Infine conosce una prostituta, Liza, le mente convincendola di essere un benefattore e di provare dei sentimenti per lei. La invita a fargli visita a casa. Quando la giovane si presenta da lui, la umilia facendole violenza e lasciandole con disprezzo del denaro, che la ragazza rifiuta fuggendo in lacrime. Questa vicenda segna il culmine dell’abiezione e della frustrazione dell’uomo del sottosuolo: egli sfoga tutta la rabbia dei suoi fallimenti su una persona socialmente inferiore a lui.
La seconda parte dell’opera sembra così essere una giustificazione dell’isolamento sociale del protagonista, dell’orgogliosa sovrastima di se stesso in antitesi con l’incessante senso di inferiorità, che lo logora e lo spinge a nascondersi nel sottosuolo.
INTERPRETAZIONE PERSONALE
L’opera pone molti quesiti da lungo elaborati dai filosofi del passato. Cos’è, dunque, la felicità? È sempre bene agire secondo ragione con l’unico fine la felicità stessa? O forse è il cammino stesso della vita il vero obiettivo e non la fine, cioè la morte?

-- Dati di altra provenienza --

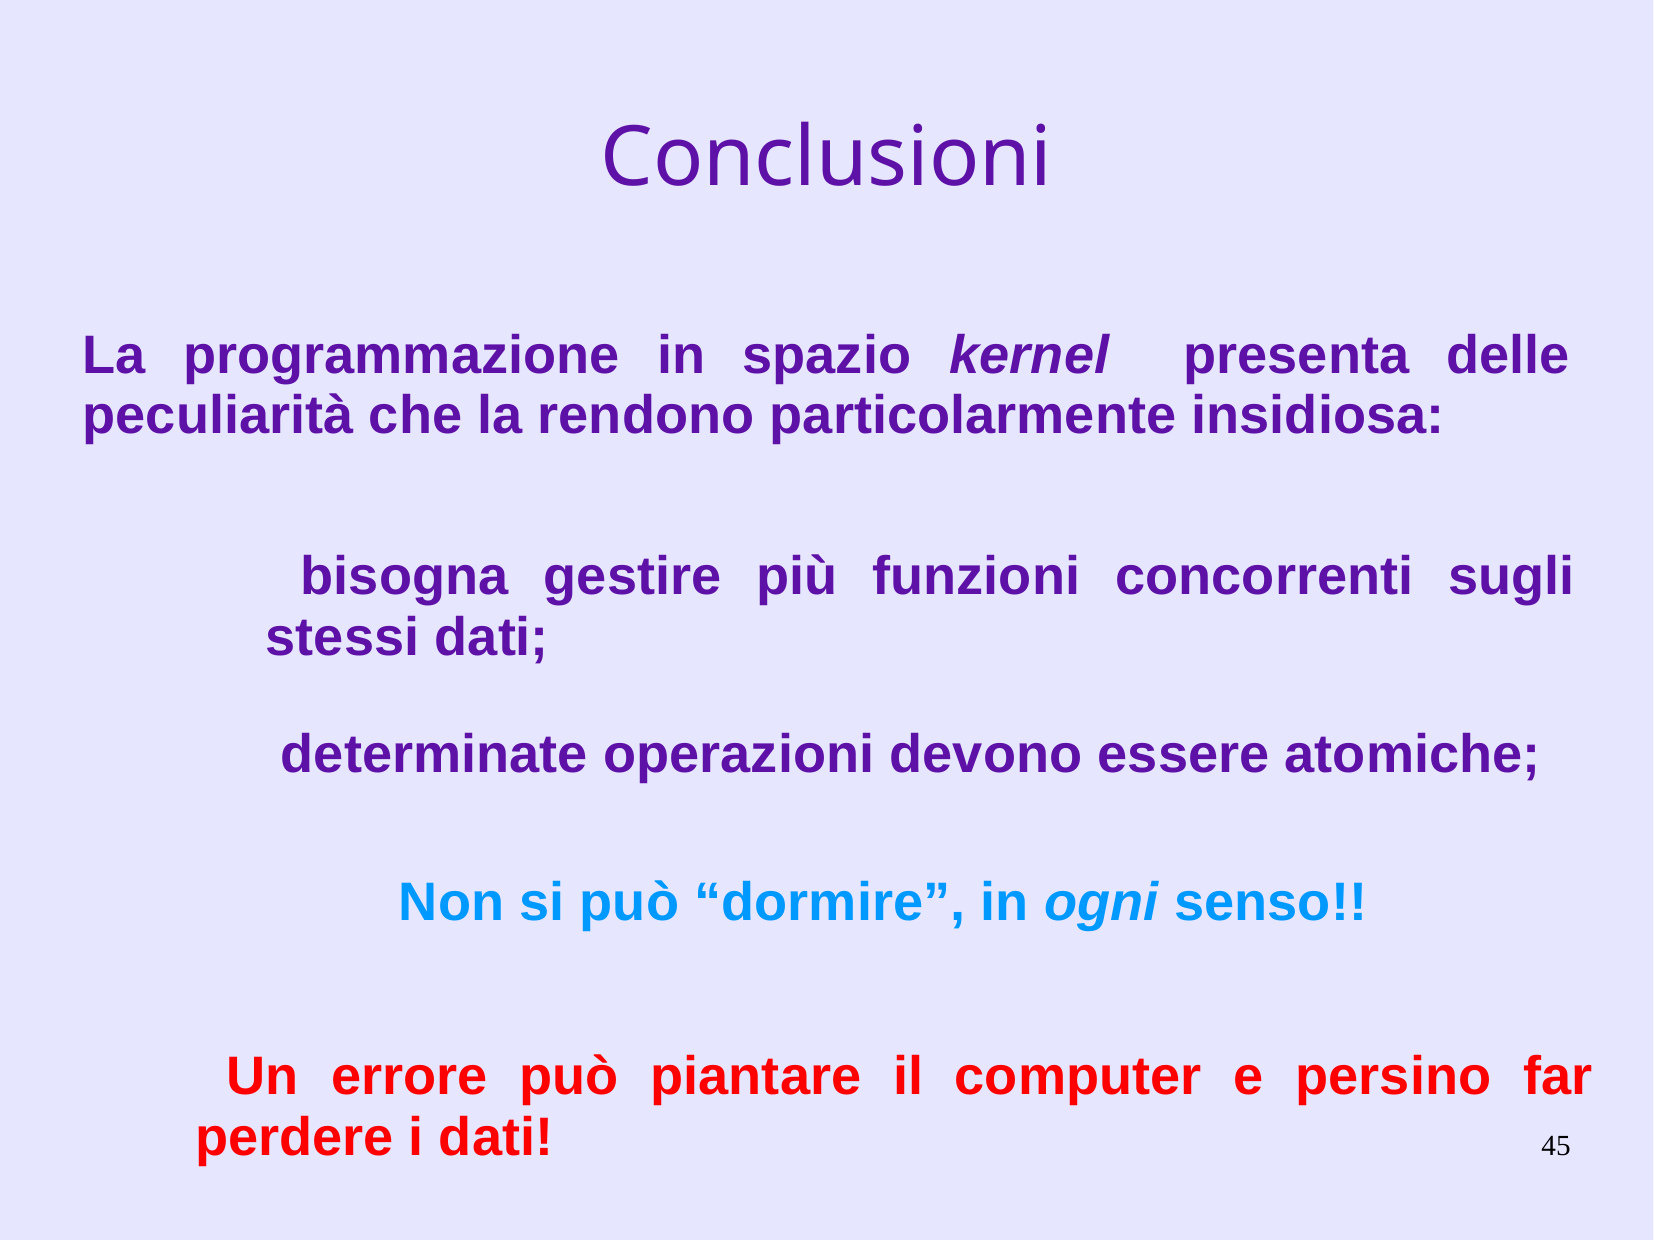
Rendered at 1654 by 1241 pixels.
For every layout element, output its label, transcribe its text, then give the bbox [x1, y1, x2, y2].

Secondo l’autore, la vita è costellata da successi, fallimenti, dubbi e angosce. Siamo attratti dalla felicità perché la consideriamo la fine delle nostre azioni, il bene supremo. Ma una volta raggiunta, che cosa dovremmo farne? Il dolore e la sofferenza sono così il tema centrale nella vita di ognuno. È una condizione necessaria e ricorrente, senza la quale non potremmo sapere cosa è il bene. La dinamicità della vita risiede in questo: provare dolore e agire secondo ragione e volontà affinché venga raggiunto il benessere. Ma allora sopraggiungerebbe un altro dolore, indispensabile per rimetterci in moto.
Bisogna così interrogarsi, come lo stesso autore scrive:
“…In effetti, ecco che pongo una domanda oziosa da parte mia: che cos’è meglio: una felicità a buon mercato o elevate sofferenze? E allora, che cos’è meglio?”.